Project Abstract
The Ohio State University Wexner Medical Center (OSUWMC) Project AVOID [AlternatiVe to opiOIDs in the emergency department (ED)] will implement, evaluate, and quality assure a screening, intervention, and referral to treatment program for both pain and opioid use disorder (OUD). Our multi-modal approach will reduce opioid exposure amongst patients who are in pain, at-risk for opioid use disorder, or already suffering from opioid use disorder.
Opioid overdose deaths remain disproportionally high in Ohio, especially among racial/ethnic minorities, as does morbidity from substance use (e.g., infectious disease, motor vehicle accidents). Yet, efforts to reduce opioid prescriptions contribute to the epidemic of undertreated pain. There is an urgent and imperative need to reduce opioid use for patients at risk of opioid use disorder (OUD) and provide evidence-based alternatives to opioids for pain management in the emergency department (ED).
A key advantage of our two large volume EDs and their broad catchment area is the capacity to access diverse and underserved populations. We routinely encounter non-English speaking immigrants, pregnant women, human trafficking victims, racial and gender minorities, and both rural Appalachian and urban populations suffering from extreme poverty. Project AVOID will respond to this need by expanding alternatives to opioids for pain management and reducing the likelihood of future opioid misuse.

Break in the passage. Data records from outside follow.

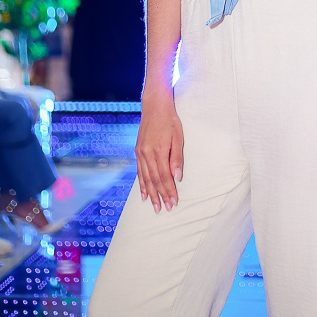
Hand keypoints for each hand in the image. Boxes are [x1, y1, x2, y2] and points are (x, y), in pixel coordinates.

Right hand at [136, 92, 183, 212]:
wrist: (154, 107)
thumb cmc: (170, 121)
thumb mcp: (178, 138)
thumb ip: (177, 158)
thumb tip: (178, 177)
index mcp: (159, 150)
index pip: (164, 176)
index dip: (169, 190)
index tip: (174, 202)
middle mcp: (147, 154)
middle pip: (154, 180)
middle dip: (160, 196)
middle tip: (165, 209)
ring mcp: (140, 153)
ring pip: (145, 178)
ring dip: (150, 194)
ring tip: (154, 206)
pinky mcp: (138, 151)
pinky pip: (139, 171)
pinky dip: (141, 184)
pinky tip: (143, 194)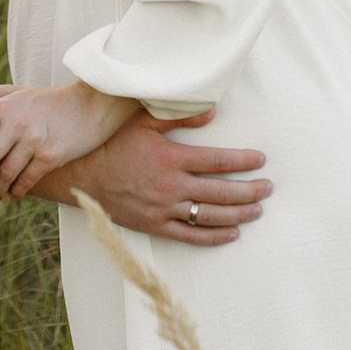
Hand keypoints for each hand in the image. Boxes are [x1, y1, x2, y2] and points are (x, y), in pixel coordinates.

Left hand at [0, 80, 126, 199]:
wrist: (91, 104)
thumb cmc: (49, 102)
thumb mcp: (18, 95)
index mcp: (4, 108)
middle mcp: (17, 124)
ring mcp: (34, 141)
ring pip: (5, 174)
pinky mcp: (52, 156)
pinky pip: (27, 181)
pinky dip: (17, 191)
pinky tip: (14, 193)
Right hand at [78, 116, 270, 245]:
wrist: (82, 175)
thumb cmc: (112, 143)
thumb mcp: (141, 120)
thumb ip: (178, 116)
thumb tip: (213, 113)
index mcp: (171, 158)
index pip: (218, 161)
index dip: (243, 161)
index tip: (260, 159)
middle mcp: (171, 186)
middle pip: (221, 192)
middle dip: (250, 190)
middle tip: (268, 187)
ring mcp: (164, 209)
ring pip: (210, 216)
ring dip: (239, 214)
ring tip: (258, 210)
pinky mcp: (155, 226)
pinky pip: (190, 236)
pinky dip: (214, 236)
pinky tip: (232, 233)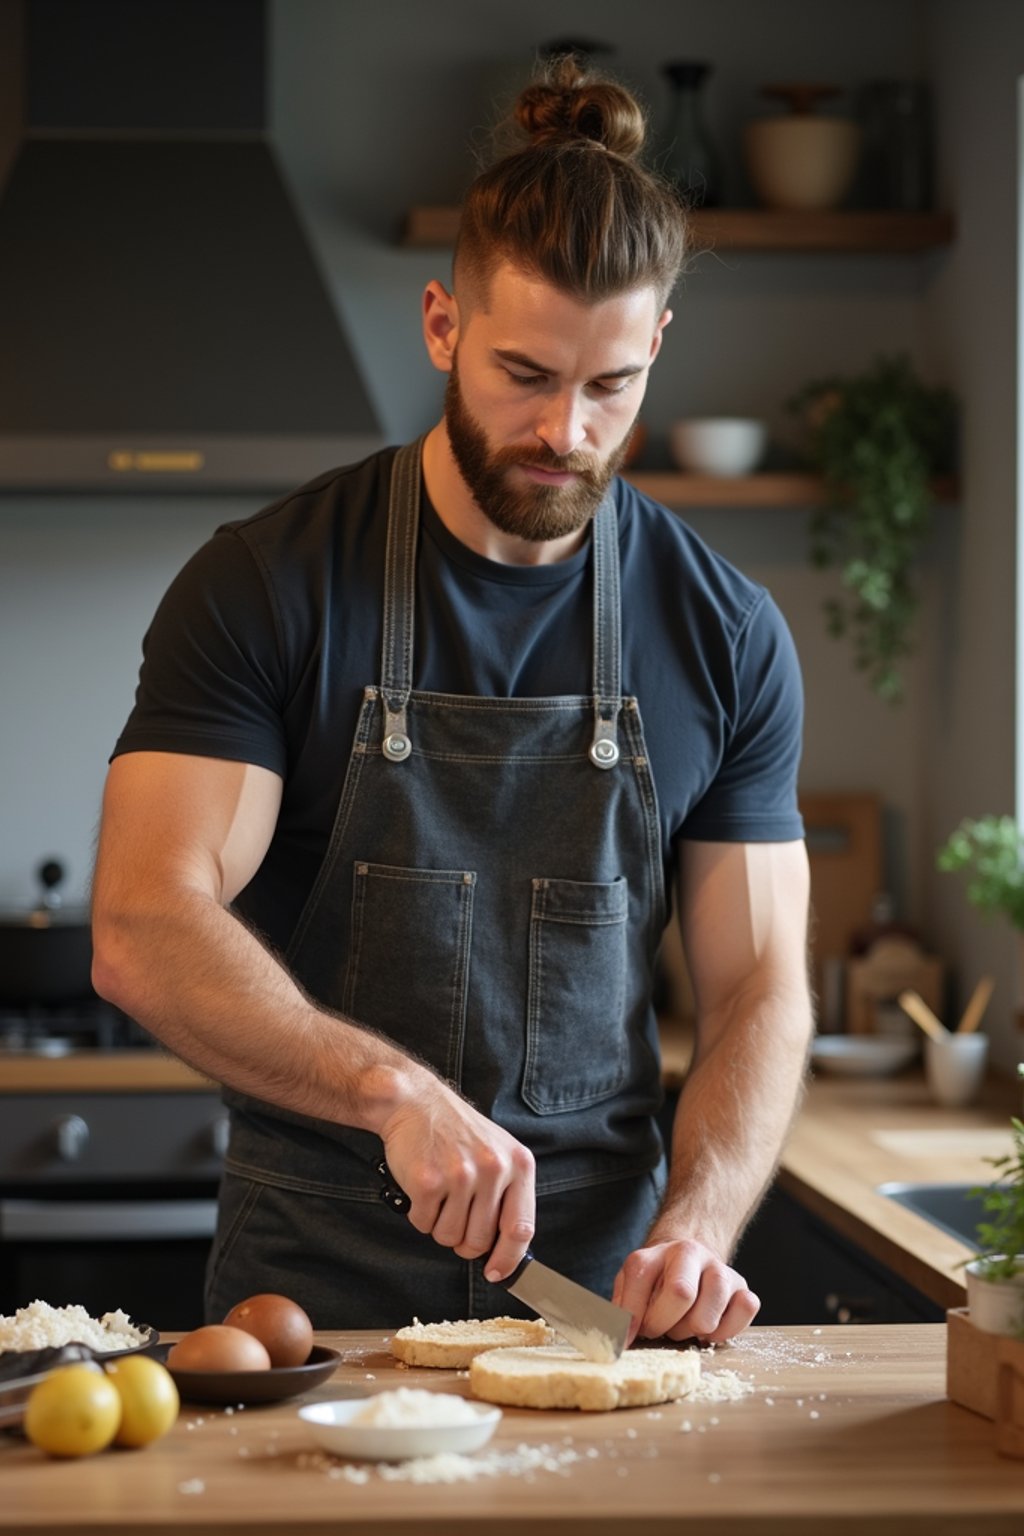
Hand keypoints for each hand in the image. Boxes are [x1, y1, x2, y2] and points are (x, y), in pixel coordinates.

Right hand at [379, 1077, 534, 1279]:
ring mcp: (461, 1175)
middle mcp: (493, 1169)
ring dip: (439, 1225)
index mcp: (518, 1164)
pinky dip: (418, 1214)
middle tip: (453, 1216)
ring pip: (449, 1237)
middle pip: (480, 1240)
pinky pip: (424, 1224)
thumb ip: (506, 1194)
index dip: (508, 1259)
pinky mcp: (428, 1181)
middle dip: (463, 1239)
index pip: (521, 1229)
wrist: (415, 1102)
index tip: (496, 1272)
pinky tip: (422, 1187)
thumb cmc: (455, 1131)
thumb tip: (504, 1248)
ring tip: (439, 1193)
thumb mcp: (497, 1153)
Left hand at [612, 1238, 759, 1344]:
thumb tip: (618, 1339)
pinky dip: (726, 1330)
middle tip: (662, 1328)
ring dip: (694, 1331)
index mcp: (656, 1253)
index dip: (632, 1316)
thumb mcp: (631, 1285)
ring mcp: (719, 1269)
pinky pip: (745, 1310)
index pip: (640, 1279)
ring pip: (710, 1313)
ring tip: (686, 1325)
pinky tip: (712, 1326)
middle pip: (681, 1293)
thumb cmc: (656, 1281)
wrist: (688, 1258)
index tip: (629, 1337)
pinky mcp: (743, 1286)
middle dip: (666, 1324)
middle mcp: (690, 1253)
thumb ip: (621, 1309)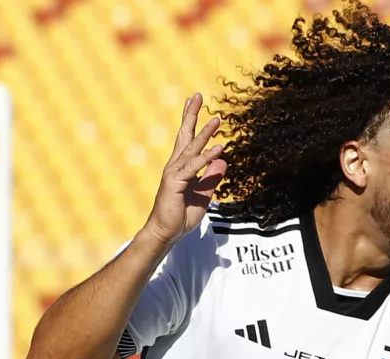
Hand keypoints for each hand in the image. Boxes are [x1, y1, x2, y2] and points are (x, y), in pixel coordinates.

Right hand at [143, 93, 227, 244]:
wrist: (166, 233)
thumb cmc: (181, 215)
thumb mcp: (204, 194)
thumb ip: (212, 178)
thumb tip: (222, 161)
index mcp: (182, 167)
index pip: (187, 139)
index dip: (192, 121)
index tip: (195, 103)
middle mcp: (176, 165)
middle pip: (184, 135)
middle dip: (191, 115)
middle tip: (197, 95)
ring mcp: (174, 172)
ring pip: (192, 148)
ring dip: (205, 133)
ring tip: (217, 119)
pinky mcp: (175, 182)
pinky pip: (194, 167)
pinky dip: (207, 157)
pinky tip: (218, 148)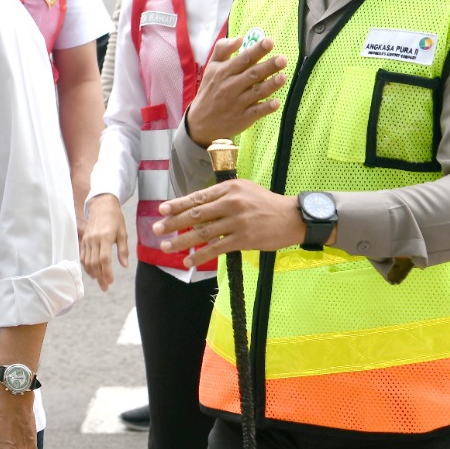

Our innovative approach adapts the SBIRT framework in an integrated fashion for both pain and disordered opioid use. We will do this by: (i) multi-modal, person-centered approaches to changing practice among existing ED staff and (ii) co-locating parallel support staff from our HealthNow program (i.e. screening, consult service, and post-ED patient assessment/support). Specifically, we will address health disparities related to pain and opioid use disorders by: (i) developing and implementing a system to identify ED patients with moderate to severe pain or history of non-medical opioid use, (ii) expanding non-opioid pain treatments, pain education, and non-medical coping adjuncts for pain, and (iii) improving discharge instructions and referral for pain and OUD. In addition, we will leverage the ED Project AVOID components to engage and reinforce ED provider knowledge of pain responses/help-seeking behaviors across different cultures as well as develop, implement, and quality assure protocols and training procedures for alternatives to opioids and OUD interventions within the ED.
Measurable objectives for Project AVOID include assessment of each project goal (e.g., number of patients: (i) screened for pain/OUD, (ii) receiving ED intervention for pain/OUD, and (iii) receiving discharge planning and appropriate referral. Success of our project will be enhanced through a multidisciplinary group of experts (led by Dr. Michael S. Lyons) with previous shared experience on past clinical and research projects surrounding screening and intervention for OUD. Project AVOID will significantly impact the ability to screen and provide evidence-based, culturally competent pain management and OUD intervention for approximately 5,475 (Y1), 7,500 (Y2), 8,000 (Y3) patients, totaling 20,975 ED patients across the proposed 3-year intervention in the Greater Columbus, Ohio region.